> **Exercise passage**:
········

The AJOT’s annual Top 50 Logistics Tech Providers offers a glimpse into the future of the supply chain. The list, which easily could have contained two hundred Tech companies, was whittled down in part with the object of looking forward to a different supply chain than exists today. The companies chosen were in some cases small or startups and in other instances well established doyens of the digital supply chain.

Perhaps the key to understanding the digital transformation that the supply chain is undergoing begins with rethinking the supply chain itself. While the popular conception of the supply chain is one of connecting links – which plays well into the concept that the supply chain is only as strong as the weakest link – in reality it is more akin to a transatlantic cable with thousands of wires enabling interconnecting activities, both physical and electronic, working collectively to the goal of moving product. Although automation of cargo systems has been in play for many decades, the new supply chain is being built by ‘digital duplicates’ – the predominately physical and often repetitive tasks (physical and electronic) that are made digital.

········

Stored items
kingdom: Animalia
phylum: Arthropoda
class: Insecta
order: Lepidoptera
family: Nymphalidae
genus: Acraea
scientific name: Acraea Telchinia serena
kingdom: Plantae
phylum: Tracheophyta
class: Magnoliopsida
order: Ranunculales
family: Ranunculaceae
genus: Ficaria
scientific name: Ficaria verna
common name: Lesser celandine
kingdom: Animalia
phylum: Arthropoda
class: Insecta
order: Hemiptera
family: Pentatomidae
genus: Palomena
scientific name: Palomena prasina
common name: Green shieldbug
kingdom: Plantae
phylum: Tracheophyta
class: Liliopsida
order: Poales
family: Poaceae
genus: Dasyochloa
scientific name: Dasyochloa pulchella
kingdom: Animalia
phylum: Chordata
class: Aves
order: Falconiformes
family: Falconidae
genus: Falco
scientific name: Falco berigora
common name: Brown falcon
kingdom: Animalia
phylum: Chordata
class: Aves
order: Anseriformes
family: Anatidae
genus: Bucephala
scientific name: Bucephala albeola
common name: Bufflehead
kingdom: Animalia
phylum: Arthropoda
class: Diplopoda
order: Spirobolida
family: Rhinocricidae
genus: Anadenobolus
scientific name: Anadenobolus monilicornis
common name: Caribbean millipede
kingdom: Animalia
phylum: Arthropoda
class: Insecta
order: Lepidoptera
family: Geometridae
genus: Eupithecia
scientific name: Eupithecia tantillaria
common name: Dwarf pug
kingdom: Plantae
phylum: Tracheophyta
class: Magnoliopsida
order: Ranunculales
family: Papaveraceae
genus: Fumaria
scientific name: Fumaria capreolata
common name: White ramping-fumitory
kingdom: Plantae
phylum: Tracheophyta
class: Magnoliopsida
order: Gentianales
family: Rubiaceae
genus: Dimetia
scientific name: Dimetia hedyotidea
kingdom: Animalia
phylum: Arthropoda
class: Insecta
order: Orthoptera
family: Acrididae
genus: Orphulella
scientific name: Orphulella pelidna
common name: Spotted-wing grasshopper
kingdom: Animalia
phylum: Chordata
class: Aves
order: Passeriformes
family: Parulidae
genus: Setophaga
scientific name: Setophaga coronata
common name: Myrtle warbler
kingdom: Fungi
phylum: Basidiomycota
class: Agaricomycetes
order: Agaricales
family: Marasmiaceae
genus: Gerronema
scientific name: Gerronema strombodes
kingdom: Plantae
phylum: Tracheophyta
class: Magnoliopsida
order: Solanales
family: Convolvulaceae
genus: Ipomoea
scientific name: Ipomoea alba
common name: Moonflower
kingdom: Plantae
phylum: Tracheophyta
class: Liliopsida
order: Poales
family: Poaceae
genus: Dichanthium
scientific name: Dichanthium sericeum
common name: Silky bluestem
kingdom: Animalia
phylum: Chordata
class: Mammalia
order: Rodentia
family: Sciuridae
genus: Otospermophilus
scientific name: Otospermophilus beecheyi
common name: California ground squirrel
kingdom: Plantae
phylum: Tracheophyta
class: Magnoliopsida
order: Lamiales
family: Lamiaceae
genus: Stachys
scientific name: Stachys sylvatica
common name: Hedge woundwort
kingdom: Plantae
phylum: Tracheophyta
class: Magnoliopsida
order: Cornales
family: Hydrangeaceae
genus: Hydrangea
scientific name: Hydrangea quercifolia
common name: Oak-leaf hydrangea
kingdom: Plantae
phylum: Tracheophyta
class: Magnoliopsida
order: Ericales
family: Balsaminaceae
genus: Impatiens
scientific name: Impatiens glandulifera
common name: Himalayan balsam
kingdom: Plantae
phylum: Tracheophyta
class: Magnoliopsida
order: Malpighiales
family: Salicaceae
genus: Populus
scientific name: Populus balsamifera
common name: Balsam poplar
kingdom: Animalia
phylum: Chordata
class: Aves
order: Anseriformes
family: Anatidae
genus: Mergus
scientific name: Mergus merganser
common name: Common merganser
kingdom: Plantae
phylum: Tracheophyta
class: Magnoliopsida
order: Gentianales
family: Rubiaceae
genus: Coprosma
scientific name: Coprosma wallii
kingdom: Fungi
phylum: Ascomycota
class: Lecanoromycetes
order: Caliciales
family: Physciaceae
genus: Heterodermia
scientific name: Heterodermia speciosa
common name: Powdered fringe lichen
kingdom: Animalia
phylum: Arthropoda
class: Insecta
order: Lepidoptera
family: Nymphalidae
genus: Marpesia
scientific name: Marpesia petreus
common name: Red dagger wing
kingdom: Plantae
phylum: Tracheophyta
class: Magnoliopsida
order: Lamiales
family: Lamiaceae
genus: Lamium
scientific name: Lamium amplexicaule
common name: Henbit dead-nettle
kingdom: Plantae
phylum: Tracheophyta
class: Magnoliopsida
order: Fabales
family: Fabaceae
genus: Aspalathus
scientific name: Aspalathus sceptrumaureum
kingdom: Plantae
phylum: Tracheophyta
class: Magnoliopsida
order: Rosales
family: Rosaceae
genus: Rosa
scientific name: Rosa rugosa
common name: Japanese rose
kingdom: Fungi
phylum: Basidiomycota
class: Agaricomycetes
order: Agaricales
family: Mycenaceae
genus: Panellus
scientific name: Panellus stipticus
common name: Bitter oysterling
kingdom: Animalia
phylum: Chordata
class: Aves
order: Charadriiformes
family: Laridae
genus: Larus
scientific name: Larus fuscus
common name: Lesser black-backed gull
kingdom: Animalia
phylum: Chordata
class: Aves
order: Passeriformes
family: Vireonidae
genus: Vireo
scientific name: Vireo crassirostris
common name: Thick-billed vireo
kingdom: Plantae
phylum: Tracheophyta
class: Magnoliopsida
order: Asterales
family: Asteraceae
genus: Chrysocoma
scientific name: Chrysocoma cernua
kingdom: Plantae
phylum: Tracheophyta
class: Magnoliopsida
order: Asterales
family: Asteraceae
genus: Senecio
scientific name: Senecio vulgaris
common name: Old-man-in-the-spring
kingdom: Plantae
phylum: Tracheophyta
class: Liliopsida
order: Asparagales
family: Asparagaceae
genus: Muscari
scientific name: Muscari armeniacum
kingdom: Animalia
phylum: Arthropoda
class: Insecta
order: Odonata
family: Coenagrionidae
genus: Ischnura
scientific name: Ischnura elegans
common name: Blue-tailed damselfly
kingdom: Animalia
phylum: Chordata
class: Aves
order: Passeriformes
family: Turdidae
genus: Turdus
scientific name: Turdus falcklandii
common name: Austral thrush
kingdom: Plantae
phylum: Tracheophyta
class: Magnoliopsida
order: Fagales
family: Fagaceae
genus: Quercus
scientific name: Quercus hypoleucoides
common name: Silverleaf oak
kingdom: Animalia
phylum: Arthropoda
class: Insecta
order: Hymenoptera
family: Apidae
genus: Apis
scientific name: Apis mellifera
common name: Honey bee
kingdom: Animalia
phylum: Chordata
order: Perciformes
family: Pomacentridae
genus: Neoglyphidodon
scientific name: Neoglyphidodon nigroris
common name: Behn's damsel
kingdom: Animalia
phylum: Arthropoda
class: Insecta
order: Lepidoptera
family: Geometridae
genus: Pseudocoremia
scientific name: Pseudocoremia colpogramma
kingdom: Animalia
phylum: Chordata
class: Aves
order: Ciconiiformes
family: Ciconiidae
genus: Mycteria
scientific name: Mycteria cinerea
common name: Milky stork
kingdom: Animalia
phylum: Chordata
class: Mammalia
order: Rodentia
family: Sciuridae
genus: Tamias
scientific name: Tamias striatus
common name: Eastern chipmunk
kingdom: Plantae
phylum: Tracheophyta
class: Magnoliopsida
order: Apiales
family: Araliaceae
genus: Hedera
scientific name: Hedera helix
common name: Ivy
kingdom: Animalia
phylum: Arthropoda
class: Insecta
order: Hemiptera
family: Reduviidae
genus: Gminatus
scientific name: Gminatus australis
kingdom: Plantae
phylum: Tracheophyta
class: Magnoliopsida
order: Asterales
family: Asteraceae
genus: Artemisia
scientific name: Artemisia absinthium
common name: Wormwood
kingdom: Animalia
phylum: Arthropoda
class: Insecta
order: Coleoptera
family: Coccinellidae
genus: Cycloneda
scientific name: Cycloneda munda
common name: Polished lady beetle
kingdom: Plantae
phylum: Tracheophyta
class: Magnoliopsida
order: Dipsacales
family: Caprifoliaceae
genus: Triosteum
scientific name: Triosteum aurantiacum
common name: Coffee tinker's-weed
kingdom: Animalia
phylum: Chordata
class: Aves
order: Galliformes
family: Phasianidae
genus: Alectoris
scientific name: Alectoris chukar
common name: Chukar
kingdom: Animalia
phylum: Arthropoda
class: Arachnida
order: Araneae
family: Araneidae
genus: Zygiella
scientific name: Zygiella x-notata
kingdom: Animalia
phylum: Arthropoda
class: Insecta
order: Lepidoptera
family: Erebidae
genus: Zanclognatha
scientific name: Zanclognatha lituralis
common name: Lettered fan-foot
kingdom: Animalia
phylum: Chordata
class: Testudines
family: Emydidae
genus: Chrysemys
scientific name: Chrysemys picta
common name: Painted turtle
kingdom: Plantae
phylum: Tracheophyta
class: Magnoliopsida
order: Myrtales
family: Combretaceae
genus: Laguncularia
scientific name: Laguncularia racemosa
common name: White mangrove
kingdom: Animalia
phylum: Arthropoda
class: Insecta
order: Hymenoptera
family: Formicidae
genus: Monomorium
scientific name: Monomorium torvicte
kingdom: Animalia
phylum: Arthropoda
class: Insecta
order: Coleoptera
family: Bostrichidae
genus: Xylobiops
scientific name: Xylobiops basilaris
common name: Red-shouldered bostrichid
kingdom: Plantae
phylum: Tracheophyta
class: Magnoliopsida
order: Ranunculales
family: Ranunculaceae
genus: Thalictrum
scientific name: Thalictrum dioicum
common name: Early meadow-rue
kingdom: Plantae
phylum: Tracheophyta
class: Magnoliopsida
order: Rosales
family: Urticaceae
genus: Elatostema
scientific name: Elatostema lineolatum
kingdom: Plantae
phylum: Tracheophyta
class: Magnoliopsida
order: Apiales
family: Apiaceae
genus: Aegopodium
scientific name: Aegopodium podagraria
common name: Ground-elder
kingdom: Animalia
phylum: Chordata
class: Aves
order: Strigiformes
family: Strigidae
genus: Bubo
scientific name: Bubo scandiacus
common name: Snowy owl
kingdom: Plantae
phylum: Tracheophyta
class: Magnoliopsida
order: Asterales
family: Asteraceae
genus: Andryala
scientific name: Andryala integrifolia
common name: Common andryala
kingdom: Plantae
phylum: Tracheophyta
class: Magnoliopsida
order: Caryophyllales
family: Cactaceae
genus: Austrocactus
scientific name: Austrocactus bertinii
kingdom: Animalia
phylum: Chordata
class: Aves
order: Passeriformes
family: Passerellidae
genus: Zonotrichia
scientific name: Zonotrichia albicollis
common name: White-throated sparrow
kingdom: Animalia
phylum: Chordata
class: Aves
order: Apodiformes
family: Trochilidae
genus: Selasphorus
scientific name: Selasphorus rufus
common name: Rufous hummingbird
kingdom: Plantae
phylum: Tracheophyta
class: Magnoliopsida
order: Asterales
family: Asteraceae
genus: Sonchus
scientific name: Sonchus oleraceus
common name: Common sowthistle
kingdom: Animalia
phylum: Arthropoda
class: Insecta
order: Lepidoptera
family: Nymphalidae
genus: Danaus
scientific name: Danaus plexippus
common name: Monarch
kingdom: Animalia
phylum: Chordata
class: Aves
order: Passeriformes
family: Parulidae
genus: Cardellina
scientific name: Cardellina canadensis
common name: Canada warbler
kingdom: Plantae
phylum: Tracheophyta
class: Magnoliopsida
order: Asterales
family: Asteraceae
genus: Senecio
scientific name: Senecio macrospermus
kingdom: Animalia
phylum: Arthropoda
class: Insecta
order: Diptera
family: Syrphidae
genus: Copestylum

········

> **Brief A**:
The passage on logistics tech providers describes the companies chosen for the list in three ways. Give all three.
> **Brief B**:
Echo the passage on logistics tech providers from "Perhaps the key" up to and including "are made digital.".
> **Brief C**:
Answer these questions from the passage on logistics tech providers:
(i) How many Tech companies could the list easily have contained?
(ii) What is the supply chain, in reality, more akin to?
(iii) By what is the new supply chain being built?
The records aren't needed for any of this.

> **Output A**:
- small
- startups
- well established doyens of the digital supply chain

> **Output B**:
Perhaps the key to understanding the digital transformation that the supply chain is undergoing begins with rethinking the supply chain itself. While the popular conception of the supply chain is one of connecting links – which plays well into the concept that the supply chain is only as strong as the weakest link – in reality it is more akin to a transatlantic cable with thousands of wires enabling interconnecting activities, both physical and electronic, working collectively to the goal of moving product. Although automation of cargo systems has been in play for many decades, the new supply chain is being built by ‘digital duplicates’ – the predominately physical and often repetitive tasks (physical and electronic) that are made digital.

> **Output C**:
(i) Two hundred.
(ii) A transatlantic cable with thousands of wires enabling interconnecting activities.
(iii) By 'digital duplicates'.